Cyclic Transit Probabilities of Long-Period Eccentric Planets Due to Periastron Precession

TL;DR

This paper investigates how periastron precession affects the transit probabilities of long-period eccentric exoplanets, highlighting the importance of orbital precession in predicting transits over time.

Contribution

It introduces a method to evaluate the impact of orbital precession on transit probabilities and applies it to known exoplanets, emphasizing the potential for improved orbital parameter refinement.

Findings

Precession significantly alters transit probabilities over time.

Refinement of orbital parameters can help measure precession effects.

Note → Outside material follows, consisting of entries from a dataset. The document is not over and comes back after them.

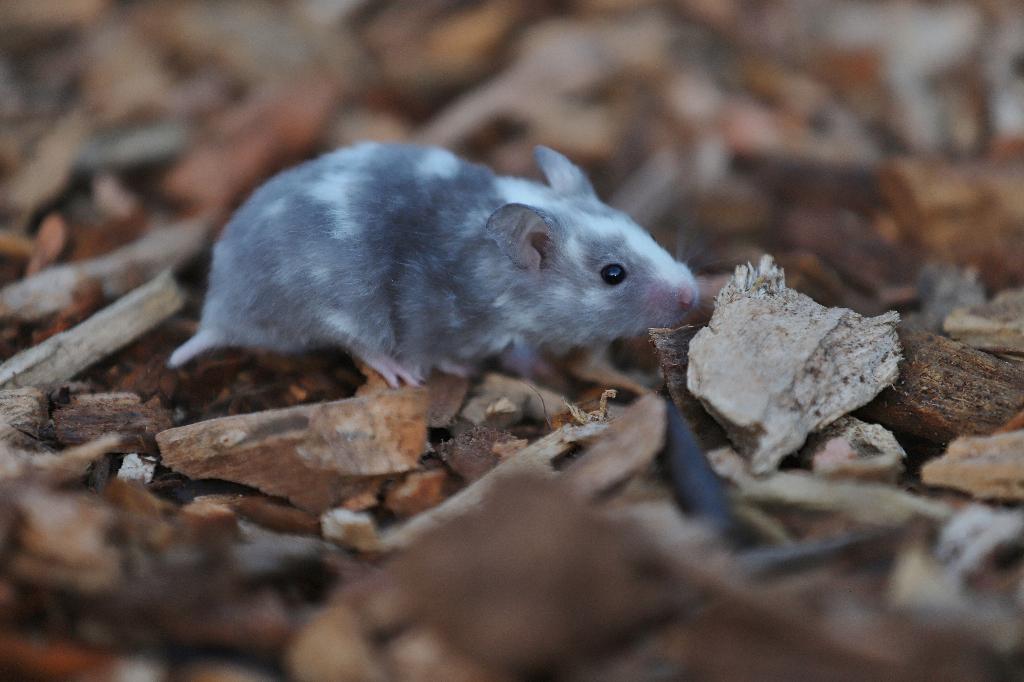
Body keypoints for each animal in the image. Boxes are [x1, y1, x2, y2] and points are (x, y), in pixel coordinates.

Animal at [169, 142, 698, 387]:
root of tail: (217, 312)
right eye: (613, 274)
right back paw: (406, 374)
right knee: (361, 346)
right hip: (339, 309)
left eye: (647, 231)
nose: (694, 295)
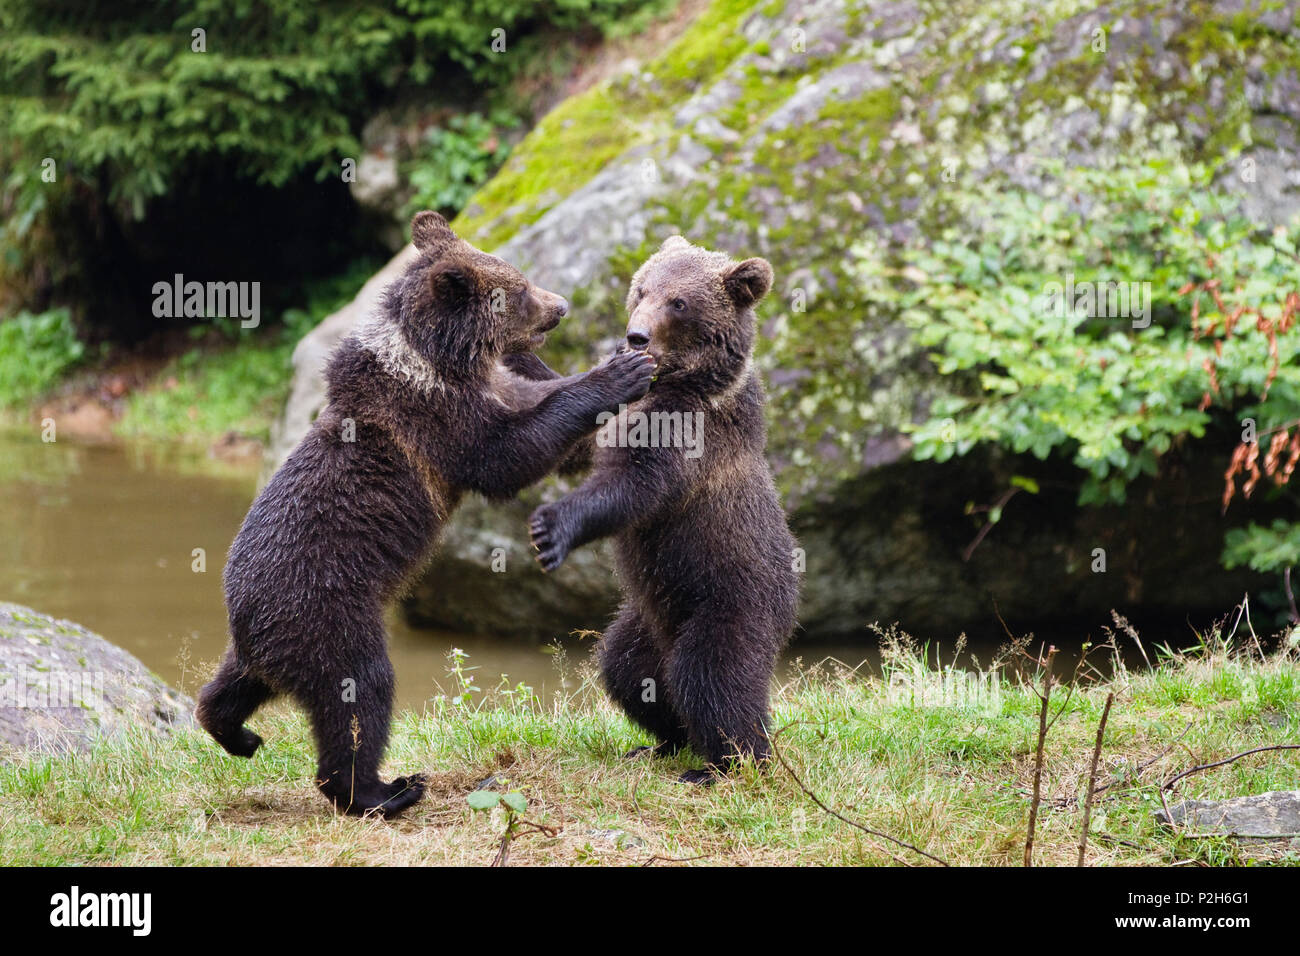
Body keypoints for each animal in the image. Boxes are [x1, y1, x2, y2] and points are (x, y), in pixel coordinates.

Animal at [196, 213, 655, 816]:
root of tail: (250, 621)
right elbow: (508, 454)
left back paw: (238, 733)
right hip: (328, 610)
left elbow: (547, 419)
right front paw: (620, 373)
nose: (560, 305)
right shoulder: (441, 424)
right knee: (359, 691)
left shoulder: (488, 392)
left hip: (268, 638)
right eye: (518, 290)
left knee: (233, 683)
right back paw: (385, 789)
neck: (442, 362)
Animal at [530, 235, 800, 780]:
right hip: (649, 613)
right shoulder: (622, 416)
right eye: (641, 289)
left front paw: (552, 527)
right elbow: (574, 438)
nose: (636, 337)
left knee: (712, 675)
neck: (683, 380)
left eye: (679, 302)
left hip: (728, 599)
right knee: (627, 667)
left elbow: (635, 484)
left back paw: (727, 763)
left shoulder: (690, 432)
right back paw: (662, 742)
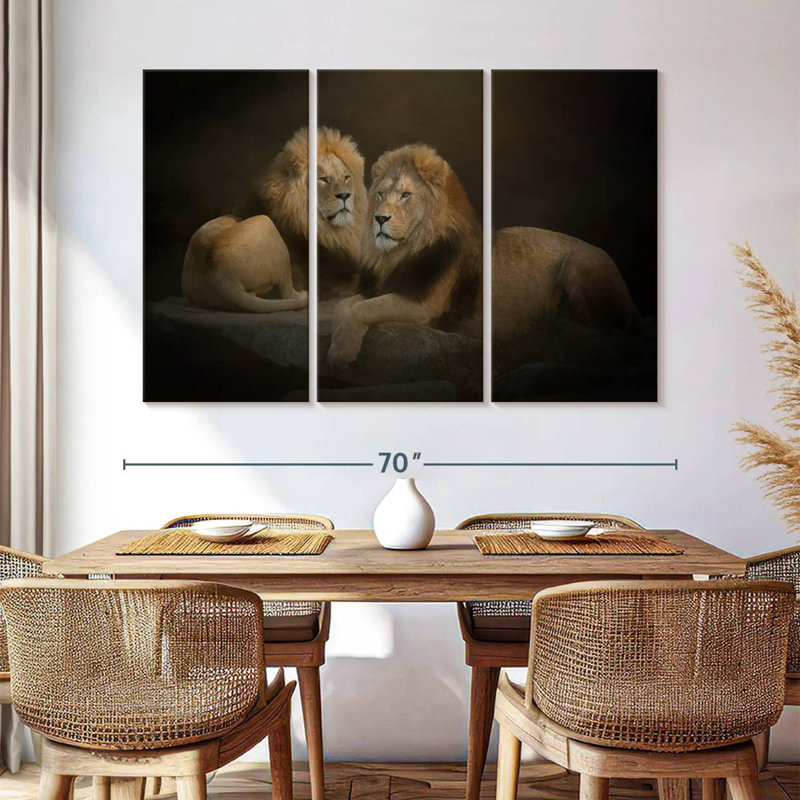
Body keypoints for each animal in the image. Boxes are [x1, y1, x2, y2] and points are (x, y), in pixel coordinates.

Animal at [327, 143, 641, 372]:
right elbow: (346, 305)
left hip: (580, 263)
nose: (379, 219)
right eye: (380, 194)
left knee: (603, 329)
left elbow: (363, 308)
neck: (399, 253)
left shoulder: (423, 307)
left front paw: (340, 355)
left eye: (406, 195)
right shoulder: (385, 288)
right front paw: (336, 344)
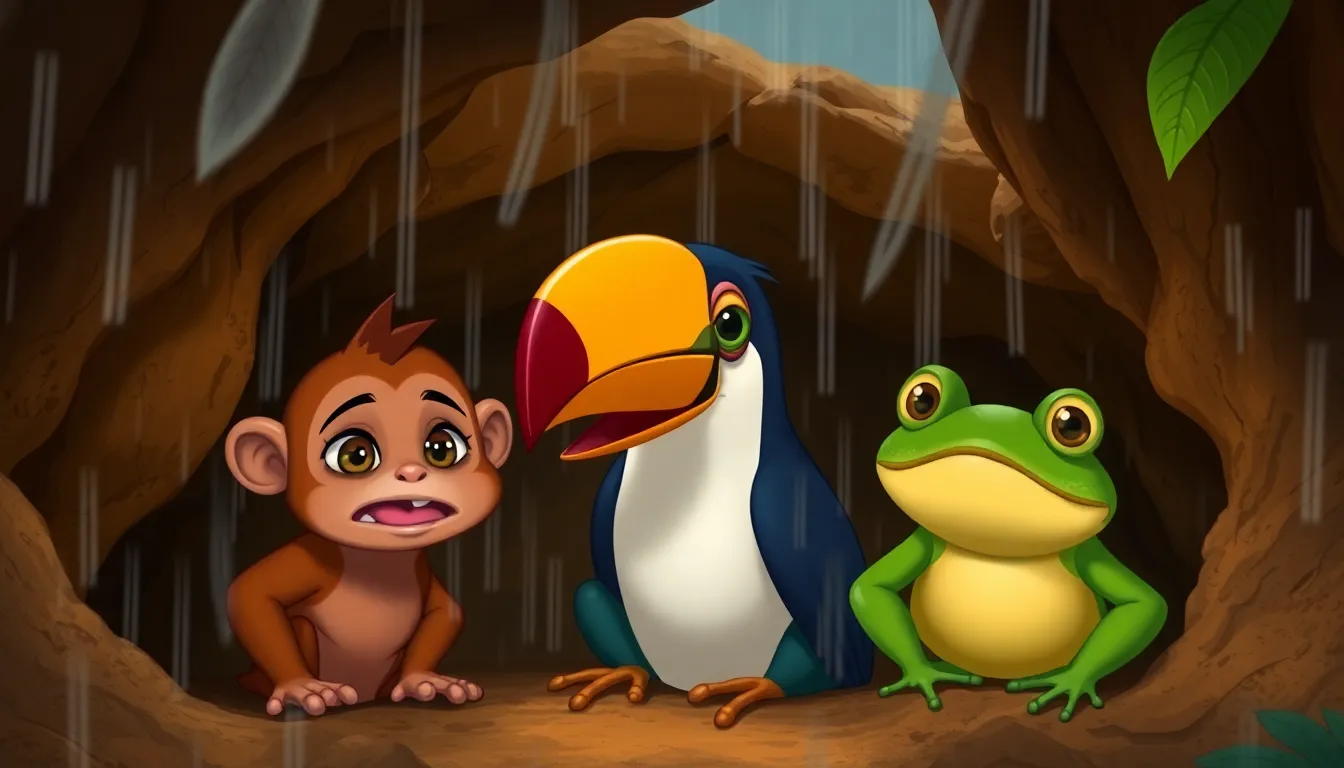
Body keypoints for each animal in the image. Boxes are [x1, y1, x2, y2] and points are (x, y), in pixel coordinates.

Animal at [223, 294, 513, 717]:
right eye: (355, 454)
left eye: (442, 446)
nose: (411, 473)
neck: (379, 561)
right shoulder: (314, 558)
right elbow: (249, 594)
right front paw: (299, 688)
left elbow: (448, 611)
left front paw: (424, 681)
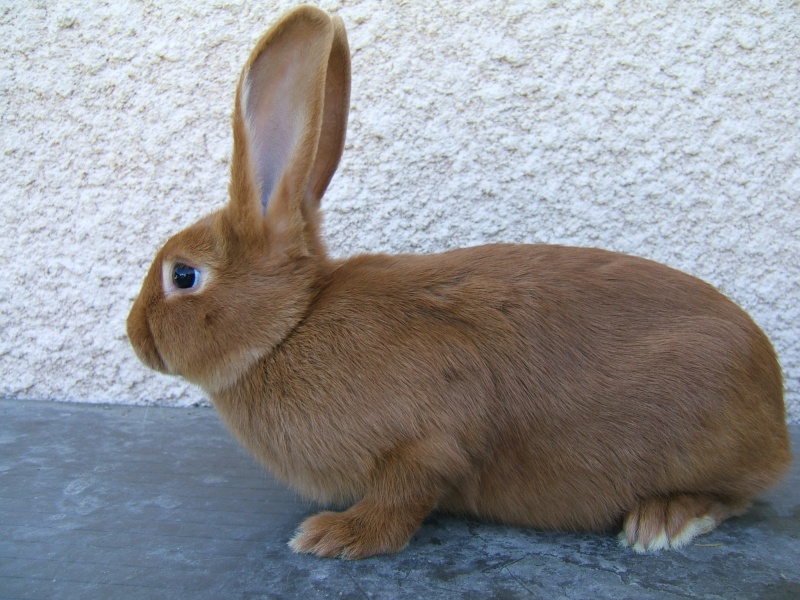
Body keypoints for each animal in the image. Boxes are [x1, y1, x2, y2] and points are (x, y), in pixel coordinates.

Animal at [128, 4, 792, 560]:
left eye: (183, 275)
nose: (133, 335)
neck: (291, 326)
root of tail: (778, 416)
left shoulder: (428, 439)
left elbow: (404, 494)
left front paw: (335, 536)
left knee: (736, 494)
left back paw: (662, 521)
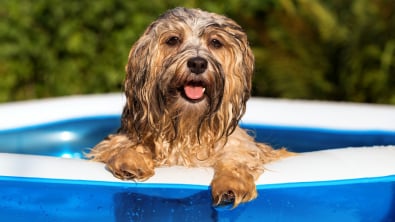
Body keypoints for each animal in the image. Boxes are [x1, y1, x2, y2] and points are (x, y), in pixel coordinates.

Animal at [87, 6, 290, 208]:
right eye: (173, 39)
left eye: (215, 42)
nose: (198, 63)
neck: (186, 127)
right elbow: (119, 146)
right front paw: (130, 161)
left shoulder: (239, 146)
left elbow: (237, 159)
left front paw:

Cyclic transit probabilities depend on orbital precession dynamics.

Abstract

The observed properties of transiting exoplanets are an exceptionally rich source of information that allows us to understand and characterize their physical properties. Unfortunately, only a relatively small fraction of the known exoplanets discovered using the radial velocity technique are known to transit their host, due to the stringent orbital geometry requirements. For each target, the transit probability and predicted transit time can be calculated to great accuracy with refinement of the orbital parameters. However, the transit probability of short period and eccentric orbits can have a reasonable time dependence due to the effects of apsidal and nodal precession, thus altering their transit potential and predicted transit time. Here we investigate the magnitude of these precession effects on transit probabilities and apply this to the known radial velocity exoplanets. We assess the refinement of orbital parameters as a path to measuring these precessions and cyclic transit probabilities.